=== Begin Enclosure ===

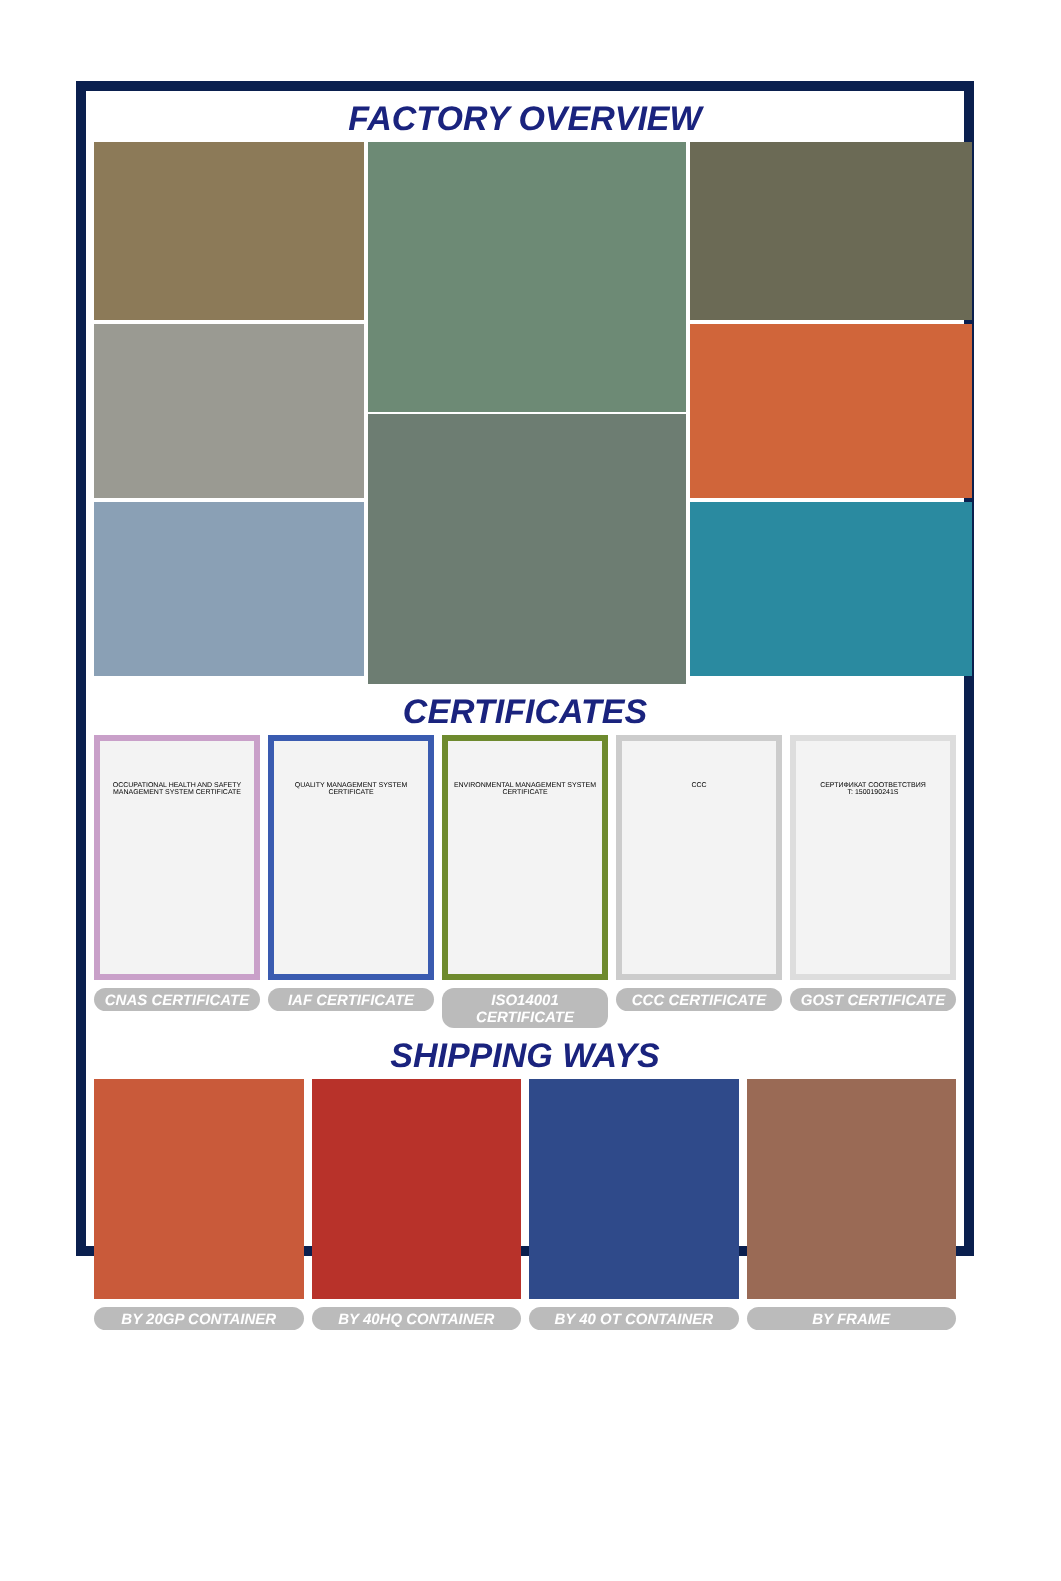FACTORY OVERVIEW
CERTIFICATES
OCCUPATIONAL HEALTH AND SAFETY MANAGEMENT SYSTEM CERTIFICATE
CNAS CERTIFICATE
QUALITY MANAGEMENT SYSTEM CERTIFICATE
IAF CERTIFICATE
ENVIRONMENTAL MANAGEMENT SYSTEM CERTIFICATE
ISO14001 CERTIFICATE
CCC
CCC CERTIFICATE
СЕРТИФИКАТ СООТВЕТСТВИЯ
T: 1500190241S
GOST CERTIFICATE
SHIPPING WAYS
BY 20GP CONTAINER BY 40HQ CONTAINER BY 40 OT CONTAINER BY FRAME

=== End Enclosure ===

» **DIRECTIONS FOR THIS TASK**
Except for the pictures, set down each line of the records exactly as it appears.

» **TASK RESULT**
FACTORY OVERVIEW
CERTIFICATES
OCCUPATIONAL HEALTH AND SAFETY MANAGEMENT SYSTEM CERTIFICATE
CNAS CERTIFICATE
QUALITY MANAGEMENT SYSTEM CERTIFICATE
IAF CERTIFICATE
ENVIRONMENTAL MANAGEMENT SYSTEM CERTIFICATE
ISO14001 CERTIFICATE
CCC
CCC CERTIFICATE
СЕРТИФИКАТ СООТВЕТСТВИЯ
T: 1500190241S
GOST CERTIFICATE
SHIPPING WAYS
BY 20GP CONTAINER BY 40HQ CONTAINER BY 40 OT CONTAINER BY FRAME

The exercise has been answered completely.